Stripe Steps Closer to One-Stop-Shop For SMB Fintech

Stripe Outperforms a Mixed Market Localogy

Stripe announced at its Sessions developer event this week that it will issue a credit card in 45 countries. This comes one week after the related launch of Stripe Capital. Altogether, it brings the company from payments gateway to lender and, more notably, a step closer to being a one-stop-shop for SMB fintech.

It will be a Visa card with an undisclosed bank as the issuer. Oddly, there will be no late fees, as Stripe will derive revenue instead through per-transaction interchange fees. The company is basing this plan on the belief that won’t need to establish a deterrent for late payments from cardholders.

“We’re not freezing cards based on late or no payments,” Stripe’s Cristina Cordova told TechCrunch. “A pretty common reason for non-payment is that a person switched bank accounts and forgot to update the information. But we think we’ll have fewer problems because we have banking information for accepting revenue, by way of our payments business.”

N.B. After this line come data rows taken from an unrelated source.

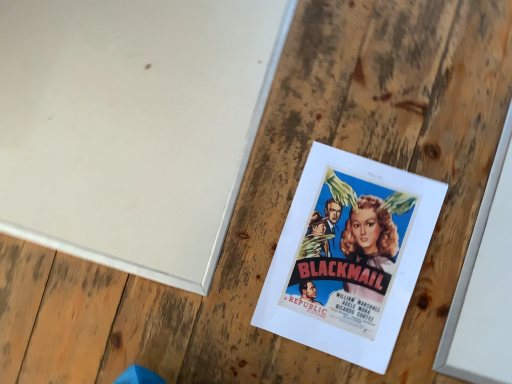
Locate an element on the screen. empty space that is ontop of white matte bulletin board at upper left (from a real-world perspective) is located at coordinates (114, 132).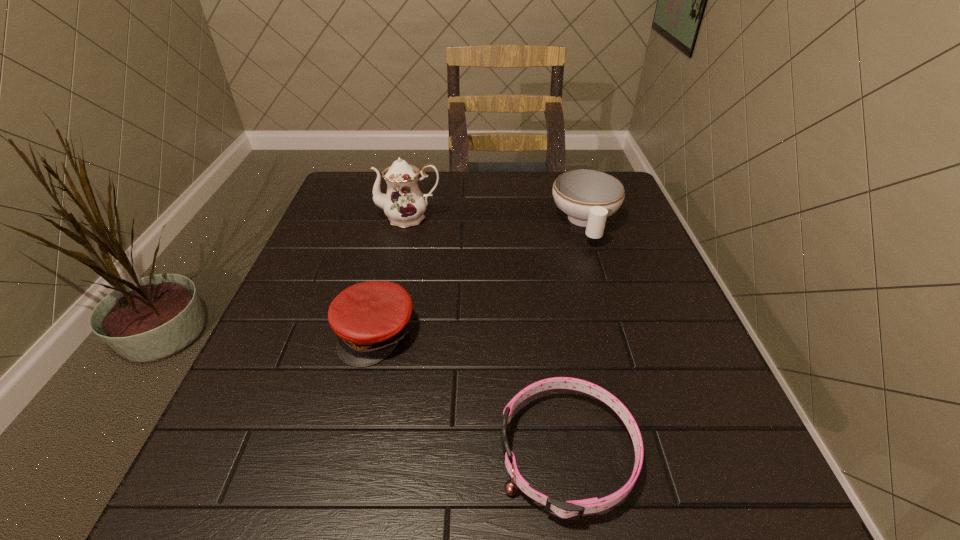
The height and width of the screenshot is (540, 960). Identify the location of vacant space in between the taller chinaware and the third shortest object. (497, 220).

This screenshot has height=540, width=960. Find the location of `vacant area that lies between the cap and the shorter chinaware`. vacant area that lies between the cap and the shorter chinaware is located at coordinates (480, 278).

Where is `vacant area that lies between the third shortest object and the taller chinaware`? The image size is (960, 540). vacant area that lies between the third shortest object and the taller chinaware is located at coordinates (497, 220).

In order to click on empty space between the shorter chinaware and the tallest object in this screenshot , I will do `click(497, 220)`.

In order to click on free spot between the left chinaware and the right chinaware in this screenshot , I will do `click(497, 220)`.

Identify the location of free space between the cap and the shortest object. (471, 393).

Point out which object is positioned as the third nearest to the shortest object. Please provide its 2D coordinates. Your answer should be formatted as a tuple, i.e. [(x, y)], where the tuple contains the x and y coordinates of a point satisfying the conditions above.

[(404, 204)]

Select which object appears as the third closest to the shortest object. Please provide its 2D coordinates. Your answer should be formatted as a tuple, i.e. [(x, y)], where the tuple contains the x and y coordinates of a point satisfying the conditions above.

[(404, 204)]

Identify the location of vacant position in the image that satisfies the following two spatial constraints: 1. on the side with the handle of the shorter chinaware; 2. with the buckle on the shortest object. (659, 453).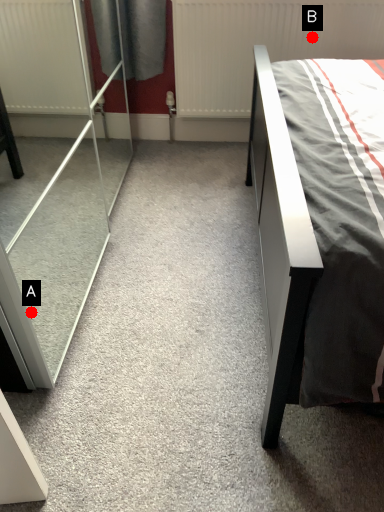
Question: Two points are circled on the image, labeled by A and B beside each circle. Which point appears farthest from the camera in this image?

Choices:
 (A) A is further
 (B) B is further

Answer: (B)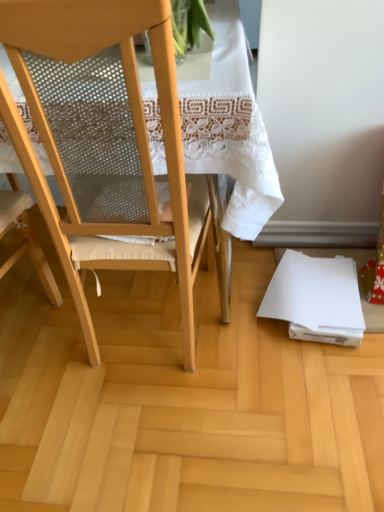
Question: Is point (139, 87) positioned closer to the camera than point (276, 313)?

Choices:
 (A) closer
 (B) farther

Answer: (A)

Question: In the image, is matte wood chair at center on the left side or the right side of white paper at lower right?

Choices:
 (A) left
 (B) right

Answer: (A)

Question: Considering the real-world distances, which object is closest to the wooden floor at lower right?

Choices:
 (A) matte wood chair at center
 (B) white paper at lower right

Answer: (B)

Question: Which of these objects is positioned farthest from the matte wood chair at center?

Choices:
 (A) white paper at lower right
 (B) wooden floor at lower right

Answer: (A)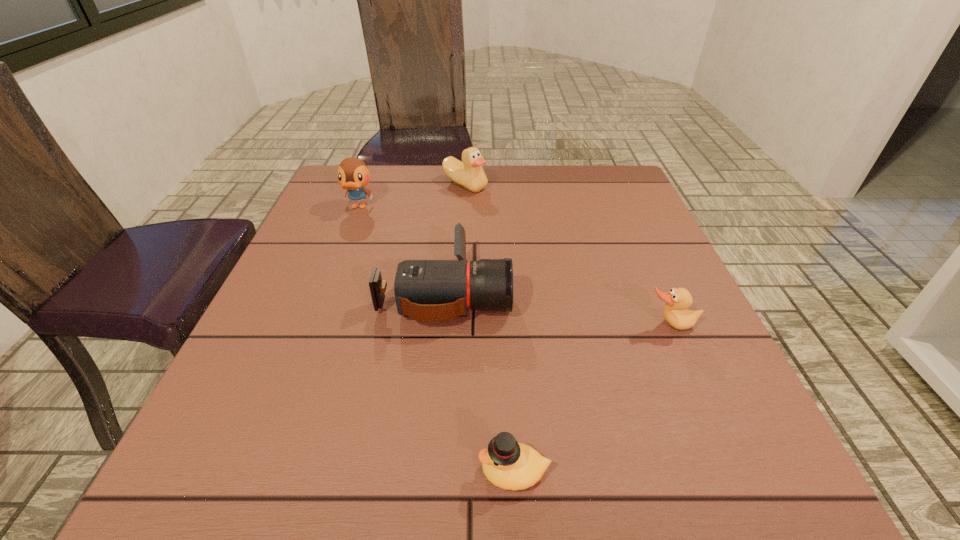
Locate an element on the screen. The image size is (960, 540). the third nearest duck is located at coordinates (353, 175).

In order to click on the leftmost duck in this screenshot , I will do `click(353, 175)`.

You are a GUI agent. You are given a task and a screenshot of the screen. Output one action in this format:
    pyautogui.click(x=<x>, y=<y>)
    Task: Click on the farthest duck
    
    Given the screenshot: What is the action you would take?
    pyautogui.click(x=469, y=174)

This screenshot has width=960, height=540. I want to click on camcorder, so click(x=425, y=290).

Where is `the rightmost duck`? the rightmost duck is located at coordinates (675, 312).

This screenshot has height=540, width=960. I want to click on the second nearest duck, so click(675, 312).

I want to click on the nearest duck, so click(507, 464).

Image resolution: width=960 pixels, height=540 pixels. In order to click on free space located 0.230m on the front-facing side of the fourth nearest object in this screenshot , I will do `click(332, 276)`.

You are a GUI agent. You are given a task and a screenshot of the screen. Output one action in this format:
    pyautogui.click(x=<x>, y=<y>)
    Task: Click on the free location located at the beak of the farthest duck
    The height and width of the screenshot is (540, 960).
    Given the screenshot: What is the action you would take?
    pyautogui.click(x=463, y=230)

You are a GUI agent. You are given a task and a screenshot of the screen. Output one action in this format:
    pyautogui.click(x=<x>, y=<y>)
    Task: Click on the free space located 0.060m on the lens of the camcorder
    This screenshot has height=540, width=960.
    Given the screenshot: What is the action you would take?
    pyautogui.click(x=538, y=291)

Count us a bit skeptical that cardholders will play ball and pay on time without the threat of penalty. But it does ring true that Stripe is in a good position to manage risk and do the necessary actuarial work by using reams of SMB financial data at its fingertips. This makes the extension to lender a logical one.

Beyond capability, this move is also driven by standard revenue diversification as Stripe’s core business line matures. In a completely different sector, this was a key theme at Apple’s event yesterday. We see others like Square making similar diversification moves, including its own recent foray into lending.

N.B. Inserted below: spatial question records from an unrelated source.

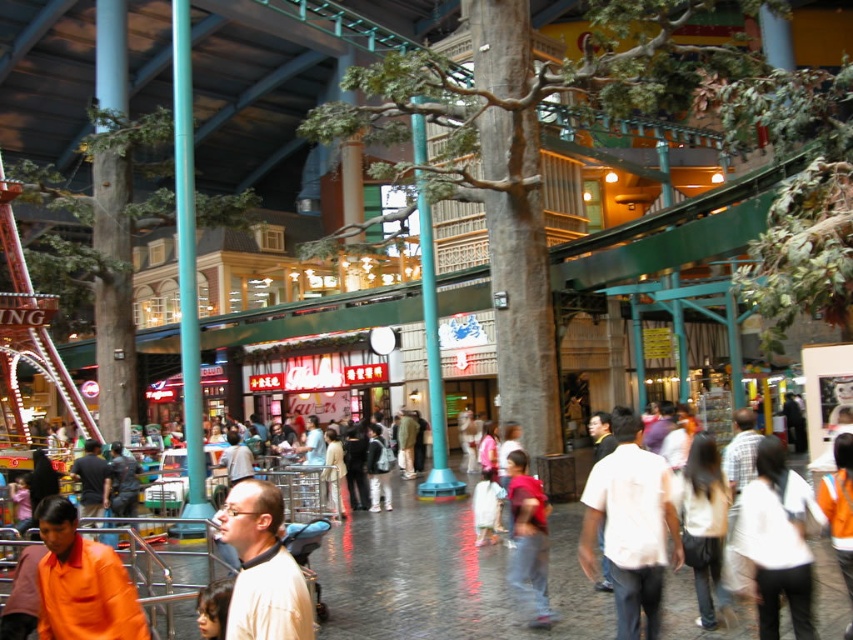
You are a photographer trying to capture a photo of the orange shirt at lower left and the red cotton shirt at center. Which shirt should you focus on first if you want to ensure both are in the frame without moving the camera? Explain your reasoning based on their positions.

The orange shirt at lower left is not as tall as the red cotton shirt at center, so you should focus on the orange shirt at lower left first. Since it is shorter, adjusting the camera angle to include it might also naturally include the taller red cotton shirt at center in the frame.

You are standing in the shopping area and notice an orange shirt at lower left. Where exactly is the orange shirt located in terms of coordinates?

The orange shirt at lower left is located at coordinates point (82, 582).

Based on the photo, you are a photographer trying to capture a candid shot of both the orange shirt at lower left and the light beige shirt at center in the same frame. Given their sizes in the image, which person should you focus on first to ensure both are in the frame?

The orange shirt at lower left occupies less space than the light beige shirt at center, so you should focus on the light beige shirt at center first to ensure both are captured in the frame.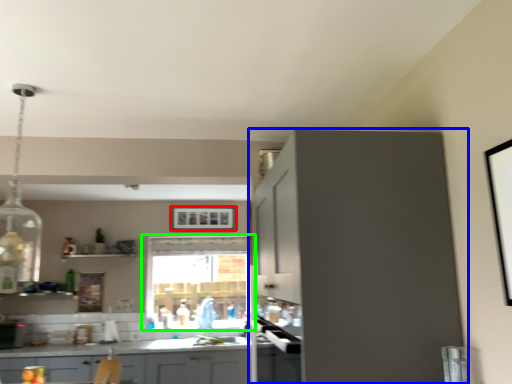
Question: Estimate the real-world distances between objects in this image. Which object is closer to picture frame (highlighted by a red box), cabinetry (highlighted by a blue box) or window (highlighted by a green box)?

Choices:
 (A) cabinetry
 (B) window

Answer: (B)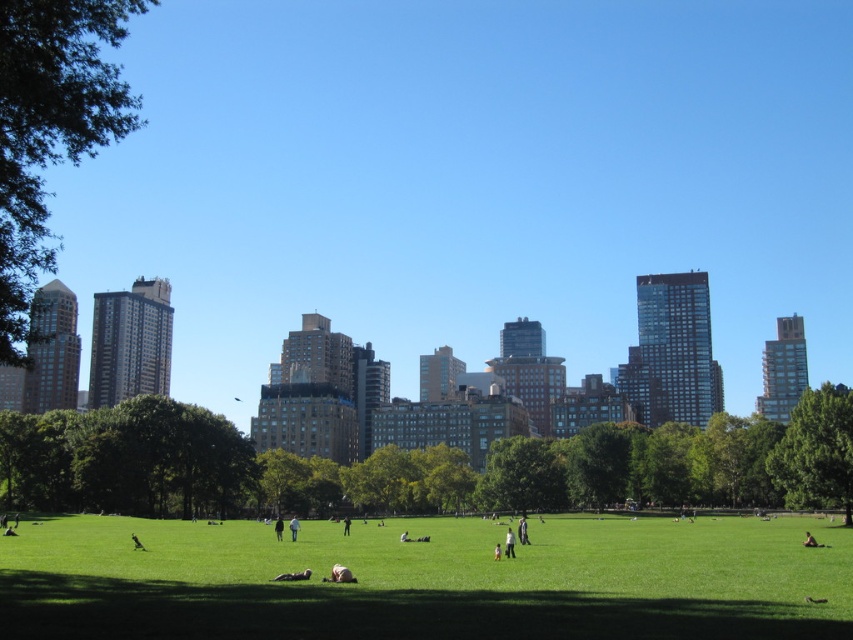
Question: Considering the relative positions of light brown hair at center and dark gray jacket at center in the image provided, where is light brown hair at center located with respect to dark gray jacket at center?

Choices:
 (A) right
 (B) left

Answer: (A)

But an even bigger reason for Stripe’s expansion is, as mentioned, is to create more of a one-stop-shop for SMB fintech. Going a bit deeper on that point, Stripe and others can create a “whole is greater than the sum of its parts,” dynamic with interlocking financial services that feed into each other.

With the addition of lending and a physical credit card, Stripe’s total arsenal now includes its core API for online payments functionality (Stripe Connect), Billing and invoicing, in-person payment (Terminal), fraud prevention (Radar), company incorporation (Atlas), and other analytics products.

This breadth of services can aid retention, which is the lifeblood of subscription-services and SMB Saas. A more diabolical way to look at that is the fact that it creates a locked-in customer that has a high switching cost for core business functionality like accepting payments or access to capital.

Moreover, SMBs like a breadth of offerings. LSA’s Modern Commerce Monitor (MCM) indicates that SMBs prefer single vendors rather than a patchwork of services from several. The mismatch between that aspirational sentiment (79%) and SMBs that actually use 1-2 vendors (38%) signals opportunity.

Beyond the question of one-stop-shop versus patchwork, it’s also notable when talking about SMB fintech that it’s the biggest mover among SMB cloud services. Specifically, SMB cloud adoption of financial services grew 157 percent year-over-year in the MCM survey, fielded by Thrive Analytics.

All of these factors mean we can expect more product rollouts from Stripe. And it’s positioned well to devise that roadmap with precision. The same financial data referenced above can inform the company of its current subscribers’ activities in the aggregate, and the adjacent services that are best to add.

So look out for more product rollouts or integrations with financial software like Quickbooks. We could even see some acquisitions to accelerate capability. And the same could happen with others like Square and (increasingly) Brex as the sector matures, competition intensifies, and as feature wars ratchet up.

Speaking of competition, Stripe is living up to the instant gratification of modern cards such as Apple Card. Similar to Neal Polachek’s recent Apple Card activation, if you get approved for Stripe’s card, you can download it to your Apple Wallet instantly while waiting for the plastic to reach your mailbox.